Phil Kane was asked to write an article for the the local Medway Broadside on the effects of the riots in Medway. This is what he came up with.
To refer to the Medway riots, as far as they happened, as a damp squib is to give them way too much credit.
Here’s what we’ve been told. A small group of people travelled down to Gillingham by train from London (according to the police); because obviously there are no alienated, angry people in Medway itself. There was a brief stand off in Gillingham High Street between police and (according, again, to the police) fifteen youths. Some cardboard boxes were set alight. Over the course of the night, several cars and litter bins were also burned. And that was pretty much it.
This was the incident that some of the local press decided to call ‘Kent’s night of terror’. They might have called it, more accurately, four days of manufactured hysteria.
During the course of the preceding and following days, I personally heard and read a variety of increasingly apocalyptic rumours. Thousands of organised rioters were on their way, by train, from Peckham to loot and burn Gillingham (why were they from Peckham, specifically? How the hell did they manage to cram onto the overcrowded trains?). Debenham’s in Chatham High Street, Wickes, and the Pentagon shopping centre, were all – wrongly – said to be blazing infernos at some stage or other.

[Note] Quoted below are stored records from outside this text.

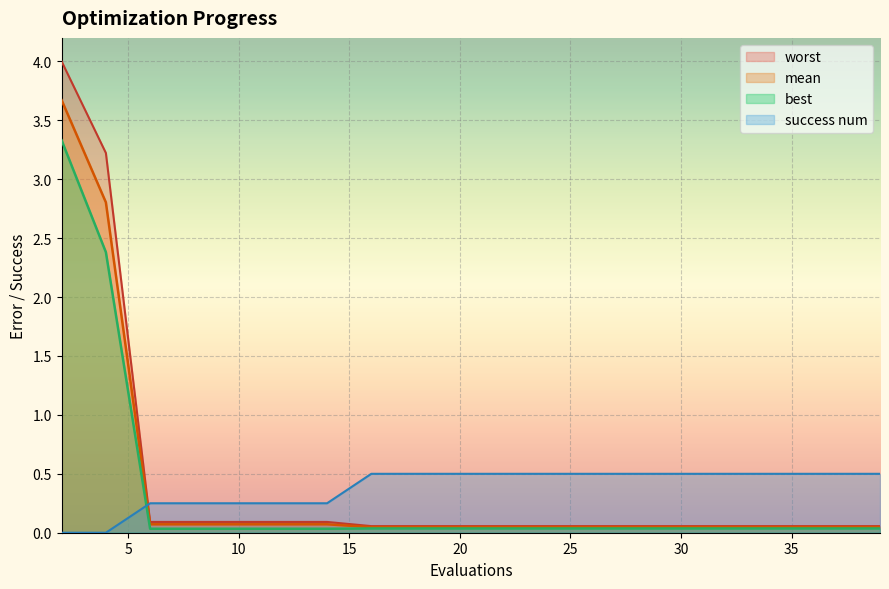

At how many categories does at least one series exceed 0?

20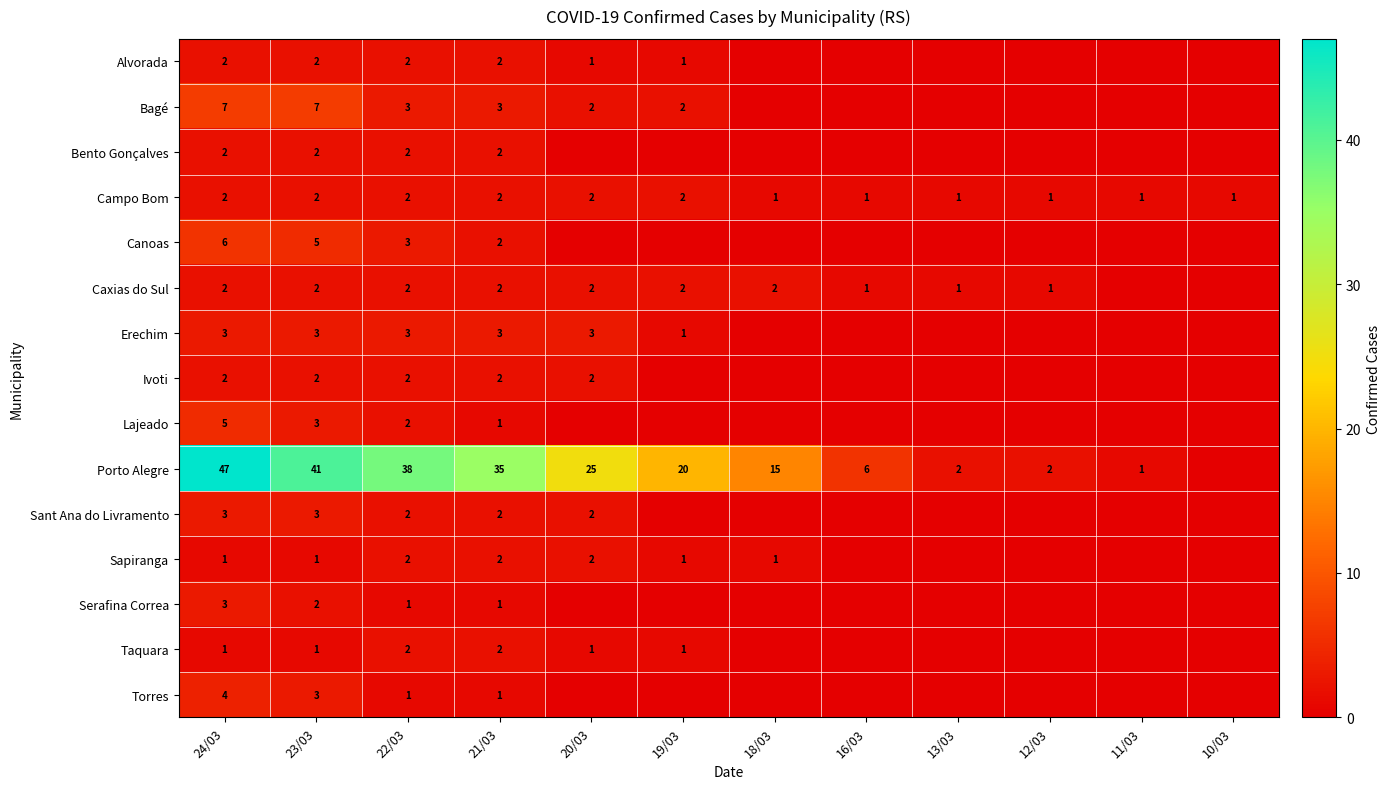

At 11/03, list the series in order from smallest to largest.

Alvorada, Bagé, Bento Gonçalves, Canoas, Caxias do Sul, Erechim, Ivoti, Lajeado, Sant Ana do Livramento, Sapiranga, Serafina Correa, Taquara, Torres, Campo Bom, Porto Alegre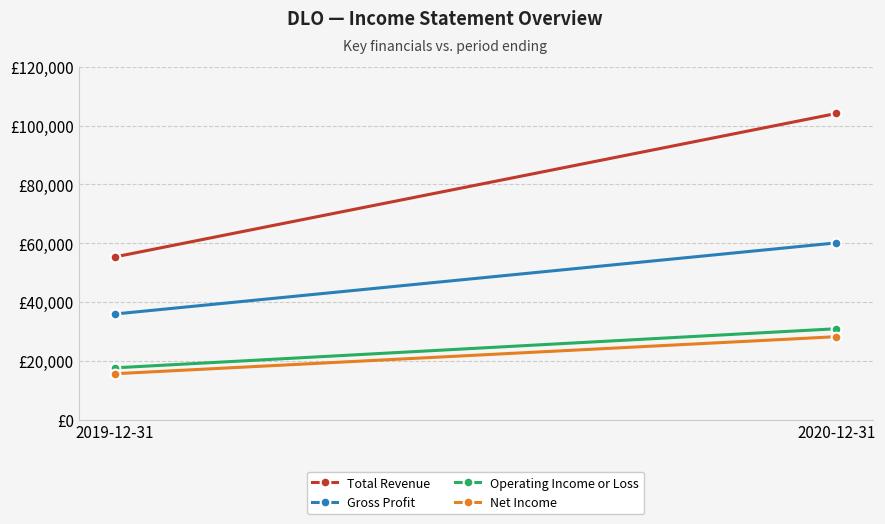

What position from the left is 2019-12-31?

1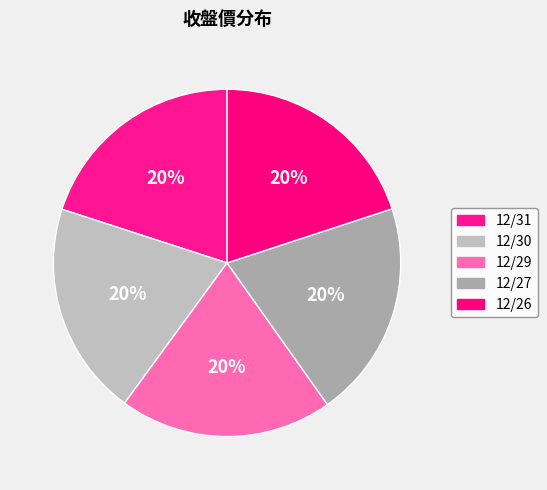

Is 12/26 the majority of the pie?

No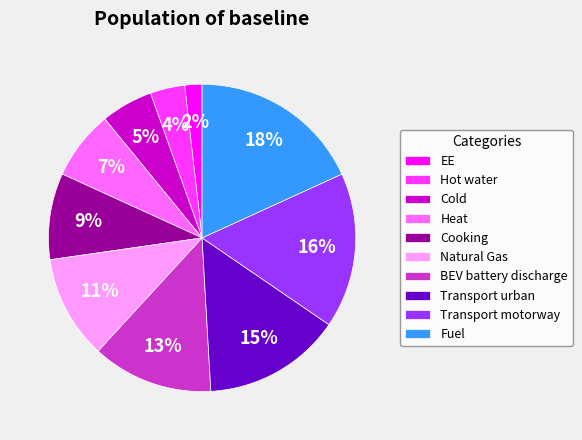

Is the sum of Hot water and Cooking greater than half?

No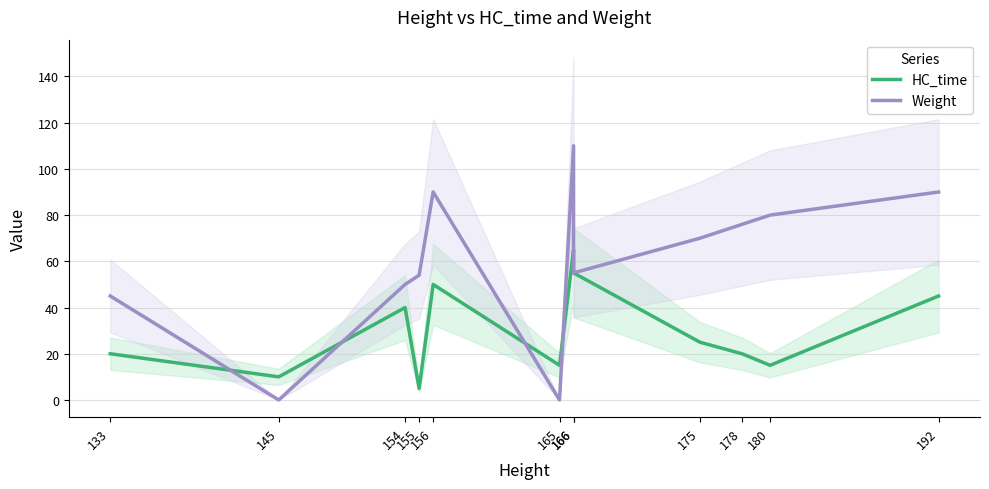

Where do Weight and HC_time first cross each other?

133 and 145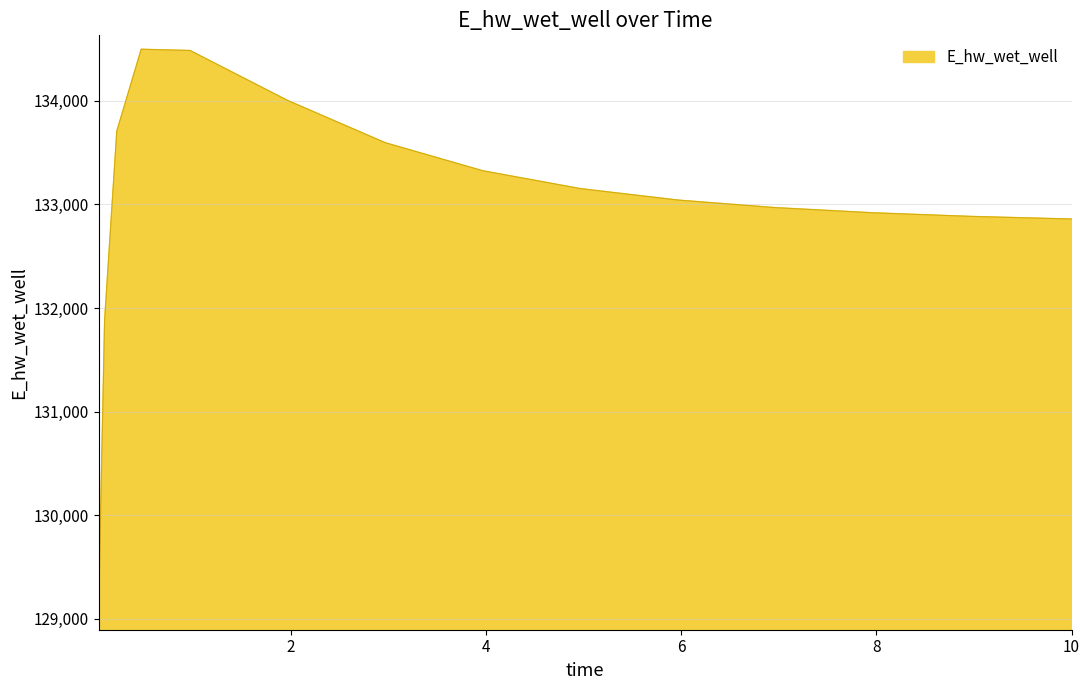

What is the minimum value shown in the chart?

129022.2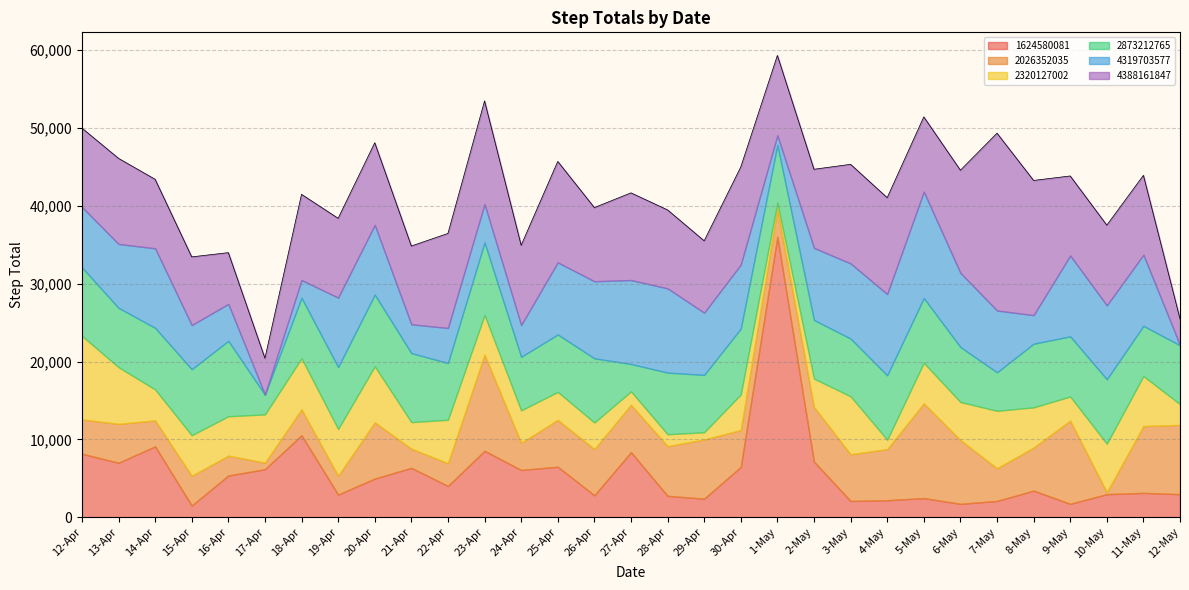

What is the value of the 2873212765 point at the 3rd from the left?

7910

A Facebook page rather dramatically entitled ‘Medway riots update’ rapidly filled up with similar, and sillier, rumours and appeals not to post rumours along with advice to “stay at home”, presumably to avoid the danger of the non-riots that were not happening in the area.
At one point I read that ‘gangs of Muslim youth’ were rampaging down Luton Road, burning and looting all in their path. I looked out from my window. Predictably, no such thing was happening.
Now, here’s the point. There is no question that many, many people have been feeling genuinely frightened. That is no surprise. Over a period of years, the mass media and politicians between them have instilled a fear of a supposed “criminal underclass”; of ‘hoodies’ and asylum seekers; of disaffected, alienated youth and of gangs.
While a small proportion of looters certainly came from other backgrounds – an organic chef here, a teaching assistant there – the August riots have been overwhelmingly an explosion of bitterness and resentment among those very elements on society’s edge we have been encouraged to fear and loath. For a few days, some of the people on the fringe have forced their way centre-stage, and it’s been savage, and it’s been scary.
Much hand wringing and moralising has also accompanied it. Indeed, for many people the riots have brought them to the limits of their own liberalism. It’s surprised even a cynic like me how quickly decent people can want to resort to water cannon, rubber bullets and, ultimately, military force.
How quickly, too, they can resort to directing their own anger and abuse at any suggestion there might be deeper causes behind rioting and looting that may just require deeper solutions. All on the back of fear, and rumour, and the demonisation of the poorest and most disenfranchised sections of society.
Whose demons, I find myself wondering, have these riots conjured up to stalk our streets?
As I write, now, the riots have most likely fizzled out, as riots generally do of their own accord. As in the 1980’s, the authorities have been reminded that if you set a spark, in certain conditions, you may end up starting a brushfire. And it’s time for the usual ritual of condemnations and punishments.
This August, the brushfire didn’t spring up here in Medway. But let’s not forget that our towns combine some of the most deprived areas in the southeast of England with some of the wealthiest. Let’s not forget that we are only at the beginning of an ideologically driven campaign to rip apart the few opportunities and the little security that still exist for the most impoverished and the most profoundly disenfranchised.
Prediction is a dangerous game, but for once I will make a prediction. There will be more riots. It may take a year, or two years, or more, but it will happen. And next time, the brushfires might just spring up in Medway.
No amount of fear or moralistic tub-thumping will prevent it, or help us through it. We need to start debating real solutions to the fracturing of society around us. We need to start engaging with the edges. We need to question why our society and economy can be smashed and looted with impunity by the few at the very top, and take action to stop that.
If we can begin to do those things, then instead of riots, fear and loathing in our community we may have solidarity, justice, and some sense that we can make our world a better place instead of it becoming a worse one. But as the ashes of the August riots cool, we need to start that process now.